La difficulté semble bien calibrée dans l’ensemble, même si certains personnages paraissent plus faciles à exploiter que d’autres. Le système encourage l’audace, mais il peut aussi punir durement une mauvaise lecture de l’écran. Le jeu donne parfois l’impression de basculer d’une situation parfaitement contrôlée à une erreur fatale en quelques secondes. Ce n’est pas forcément un défaut dans ce genre, mais cela peut générer de la frustration chez les joueurs moins patients. Psyvariar 3 récompense davantage la régularité que la simple survie instinctive.

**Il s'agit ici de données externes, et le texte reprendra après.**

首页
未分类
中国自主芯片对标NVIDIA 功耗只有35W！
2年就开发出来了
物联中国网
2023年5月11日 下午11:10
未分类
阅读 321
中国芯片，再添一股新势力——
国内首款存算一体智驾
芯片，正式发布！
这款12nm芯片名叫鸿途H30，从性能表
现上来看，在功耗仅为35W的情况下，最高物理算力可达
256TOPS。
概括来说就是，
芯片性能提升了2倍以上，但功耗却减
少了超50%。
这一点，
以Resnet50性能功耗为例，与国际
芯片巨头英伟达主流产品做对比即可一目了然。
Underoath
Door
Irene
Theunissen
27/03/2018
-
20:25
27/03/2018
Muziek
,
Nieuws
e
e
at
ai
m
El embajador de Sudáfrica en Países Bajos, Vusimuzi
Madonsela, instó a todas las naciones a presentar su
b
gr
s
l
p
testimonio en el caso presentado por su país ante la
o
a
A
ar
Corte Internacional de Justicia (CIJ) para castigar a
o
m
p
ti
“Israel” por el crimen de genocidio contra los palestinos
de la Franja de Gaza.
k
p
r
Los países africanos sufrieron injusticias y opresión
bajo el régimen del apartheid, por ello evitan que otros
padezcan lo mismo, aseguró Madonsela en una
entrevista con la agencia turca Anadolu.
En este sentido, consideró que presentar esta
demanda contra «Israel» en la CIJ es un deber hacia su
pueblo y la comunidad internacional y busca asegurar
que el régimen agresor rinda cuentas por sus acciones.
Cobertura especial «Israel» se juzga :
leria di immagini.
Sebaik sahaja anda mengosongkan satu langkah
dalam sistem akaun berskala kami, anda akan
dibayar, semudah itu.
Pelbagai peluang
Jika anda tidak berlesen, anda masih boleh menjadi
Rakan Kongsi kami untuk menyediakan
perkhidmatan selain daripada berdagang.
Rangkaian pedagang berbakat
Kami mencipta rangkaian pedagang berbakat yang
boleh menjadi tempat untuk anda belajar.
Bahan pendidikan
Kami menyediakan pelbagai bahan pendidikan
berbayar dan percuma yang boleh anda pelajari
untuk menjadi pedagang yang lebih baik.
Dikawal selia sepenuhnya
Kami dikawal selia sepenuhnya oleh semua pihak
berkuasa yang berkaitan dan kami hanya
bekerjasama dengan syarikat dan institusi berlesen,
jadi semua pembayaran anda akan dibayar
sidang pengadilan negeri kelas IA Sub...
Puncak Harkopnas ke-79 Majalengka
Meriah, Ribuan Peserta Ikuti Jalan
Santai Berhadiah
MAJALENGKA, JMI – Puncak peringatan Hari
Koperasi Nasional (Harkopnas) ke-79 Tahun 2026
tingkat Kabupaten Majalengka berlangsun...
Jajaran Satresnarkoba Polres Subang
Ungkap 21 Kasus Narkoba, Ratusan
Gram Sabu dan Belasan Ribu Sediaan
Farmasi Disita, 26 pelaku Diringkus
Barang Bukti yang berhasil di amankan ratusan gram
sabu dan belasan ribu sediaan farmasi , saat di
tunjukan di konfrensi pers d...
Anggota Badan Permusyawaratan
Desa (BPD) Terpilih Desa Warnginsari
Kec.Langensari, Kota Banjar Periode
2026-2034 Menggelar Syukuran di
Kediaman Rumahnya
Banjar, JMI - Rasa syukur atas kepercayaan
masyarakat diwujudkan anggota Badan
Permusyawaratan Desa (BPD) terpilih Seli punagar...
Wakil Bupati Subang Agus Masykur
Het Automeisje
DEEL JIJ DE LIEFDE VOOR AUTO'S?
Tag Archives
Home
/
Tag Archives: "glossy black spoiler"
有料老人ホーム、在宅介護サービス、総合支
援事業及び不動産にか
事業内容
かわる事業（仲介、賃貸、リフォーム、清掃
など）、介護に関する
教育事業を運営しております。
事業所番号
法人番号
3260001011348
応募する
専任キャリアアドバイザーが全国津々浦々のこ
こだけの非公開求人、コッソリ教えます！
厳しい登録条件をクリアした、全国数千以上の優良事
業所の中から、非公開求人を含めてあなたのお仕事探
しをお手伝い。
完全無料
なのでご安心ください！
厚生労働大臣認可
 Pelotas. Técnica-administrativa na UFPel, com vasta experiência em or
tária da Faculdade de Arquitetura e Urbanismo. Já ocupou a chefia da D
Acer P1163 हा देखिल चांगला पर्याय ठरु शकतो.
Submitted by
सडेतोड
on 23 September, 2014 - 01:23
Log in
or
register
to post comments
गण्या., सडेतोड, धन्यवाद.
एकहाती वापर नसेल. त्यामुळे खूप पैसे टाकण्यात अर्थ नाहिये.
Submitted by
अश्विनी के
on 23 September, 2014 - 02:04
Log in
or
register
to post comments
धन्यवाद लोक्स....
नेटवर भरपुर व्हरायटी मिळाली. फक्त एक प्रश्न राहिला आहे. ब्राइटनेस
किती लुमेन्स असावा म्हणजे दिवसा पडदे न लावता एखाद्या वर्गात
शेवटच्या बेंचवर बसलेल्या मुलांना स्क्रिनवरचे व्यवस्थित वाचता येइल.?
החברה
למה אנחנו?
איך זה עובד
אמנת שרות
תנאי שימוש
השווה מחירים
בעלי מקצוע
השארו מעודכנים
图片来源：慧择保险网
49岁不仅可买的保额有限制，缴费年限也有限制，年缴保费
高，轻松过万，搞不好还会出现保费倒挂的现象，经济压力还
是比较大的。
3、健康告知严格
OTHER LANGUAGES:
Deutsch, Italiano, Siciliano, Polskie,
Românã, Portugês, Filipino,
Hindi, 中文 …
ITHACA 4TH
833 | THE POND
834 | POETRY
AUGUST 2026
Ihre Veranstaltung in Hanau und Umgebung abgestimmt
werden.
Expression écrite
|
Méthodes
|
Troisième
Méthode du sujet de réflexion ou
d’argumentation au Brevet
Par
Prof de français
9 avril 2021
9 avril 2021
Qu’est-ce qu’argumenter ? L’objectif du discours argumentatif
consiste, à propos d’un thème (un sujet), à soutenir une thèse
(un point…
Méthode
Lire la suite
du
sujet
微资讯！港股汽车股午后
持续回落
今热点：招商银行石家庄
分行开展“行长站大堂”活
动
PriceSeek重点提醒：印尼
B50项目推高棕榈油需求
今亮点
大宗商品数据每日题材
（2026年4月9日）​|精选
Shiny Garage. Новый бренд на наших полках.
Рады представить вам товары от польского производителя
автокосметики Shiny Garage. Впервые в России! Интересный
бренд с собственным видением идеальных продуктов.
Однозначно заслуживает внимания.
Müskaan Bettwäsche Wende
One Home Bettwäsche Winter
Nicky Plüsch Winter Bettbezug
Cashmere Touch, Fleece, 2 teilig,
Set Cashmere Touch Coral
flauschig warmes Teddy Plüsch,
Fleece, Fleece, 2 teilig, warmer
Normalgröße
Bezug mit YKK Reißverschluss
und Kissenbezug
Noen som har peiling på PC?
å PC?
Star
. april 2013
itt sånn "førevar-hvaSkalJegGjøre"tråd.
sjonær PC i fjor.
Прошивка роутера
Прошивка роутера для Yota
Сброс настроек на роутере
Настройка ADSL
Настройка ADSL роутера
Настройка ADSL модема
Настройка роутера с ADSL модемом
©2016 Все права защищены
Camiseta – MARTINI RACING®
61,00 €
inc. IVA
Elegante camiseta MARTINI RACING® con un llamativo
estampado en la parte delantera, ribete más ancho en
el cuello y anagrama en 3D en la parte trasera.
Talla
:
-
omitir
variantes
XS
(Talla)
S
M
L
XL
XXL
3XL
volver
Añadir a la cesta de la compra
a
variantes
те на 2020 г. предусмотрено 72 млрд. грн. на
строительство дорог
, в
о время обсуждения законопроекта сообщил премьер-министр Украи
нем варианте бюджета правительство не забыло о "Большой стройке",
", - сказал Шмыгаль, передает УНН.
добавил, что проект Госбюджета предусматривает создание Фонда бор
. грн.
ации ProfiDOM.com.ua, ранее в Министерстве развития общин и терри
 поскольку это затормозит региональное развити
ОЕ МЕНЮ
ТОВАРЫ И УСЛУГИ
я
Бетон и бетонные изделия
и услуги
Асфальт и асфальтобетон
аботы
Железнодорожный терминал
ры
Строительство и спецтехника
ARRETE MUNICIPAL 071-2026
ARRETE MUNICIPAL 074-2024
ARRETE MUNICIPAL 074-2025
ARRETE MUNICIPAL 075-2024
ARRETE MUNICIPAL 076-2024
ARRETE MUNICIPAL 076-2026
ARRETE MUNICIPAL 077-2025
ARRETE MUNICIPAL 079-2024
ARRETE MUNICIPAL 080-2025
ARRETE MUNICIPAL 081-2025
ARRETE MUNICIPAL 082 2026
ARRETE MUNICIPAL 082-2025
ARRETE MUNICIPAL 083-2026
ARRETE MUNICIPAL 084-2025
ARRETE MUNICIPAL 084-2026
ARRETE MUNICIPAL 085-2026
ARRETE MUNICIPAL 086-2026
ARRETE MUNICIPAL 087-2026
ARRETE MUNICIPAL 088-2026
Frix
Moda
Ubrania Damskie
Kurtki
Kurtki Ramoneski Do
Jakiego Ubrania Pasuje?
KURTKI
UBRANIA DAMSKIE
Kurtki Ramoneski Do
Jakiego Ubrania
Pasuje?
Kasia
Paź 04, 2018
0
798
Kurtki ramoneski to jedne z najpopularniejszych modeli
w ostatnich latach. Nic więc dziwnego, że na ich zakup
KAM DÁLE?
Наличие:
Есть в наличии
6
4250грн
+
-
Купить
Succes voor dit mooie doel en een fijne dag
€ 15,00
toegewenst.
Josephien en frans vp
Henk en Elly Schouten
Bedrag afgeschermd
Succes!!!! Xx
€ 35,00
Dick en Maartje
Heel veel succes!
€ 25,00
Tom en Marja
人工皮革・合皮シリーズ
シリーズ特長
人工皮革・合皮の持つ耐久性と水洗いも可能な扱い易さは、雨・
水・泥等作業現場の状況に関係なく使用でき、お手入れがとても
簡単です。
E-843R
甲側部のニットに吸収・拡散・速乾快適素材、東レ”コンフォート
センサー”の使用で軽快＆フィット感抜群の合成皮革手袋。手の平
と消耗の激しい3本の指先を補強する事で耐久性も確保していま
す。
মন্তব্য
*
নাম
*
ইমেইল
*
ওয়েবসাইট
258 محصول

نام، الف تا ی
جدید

La version Nintendo Switch 2 mérite un point spécifique avec un mode Qualité compatible 4K à 60 images par seconde en mode TV (720p, 60 fps en mode portable), ainsi qu’un mode Performance jusqu’à 120 images par seconde en 1080p sur téléviseur compatible (720p, 120 fps en mode portable). Ce point a son importance pour un shoot’em up fondé sur la précision, la lecture des tirs et la vitesse de réaction. Sur Switch 2, Psyvariar 3 semble trouver un terrain plus confortable pour exprimer son gameplay nerveux et sa lisibilité. Cependant, vu que la console est portable, nous aurions aimé pouvoir jouer avec la console mise à la verticale pour avoir un plus grand écran utile. C'est vraiment dommage car cela aurait été vraiment un plus que seule cette console pouvait proposer. Un shoot’em up comme Psyvariar 3 a besoin d’une animation stable, d’un affichage clair et d’un temps de réponse solide. La Switch 2 paraît donc être une option cohérente pour profiter du jeu aussi bien en mode TV qu’en portable, sans sacrifier la fluidité.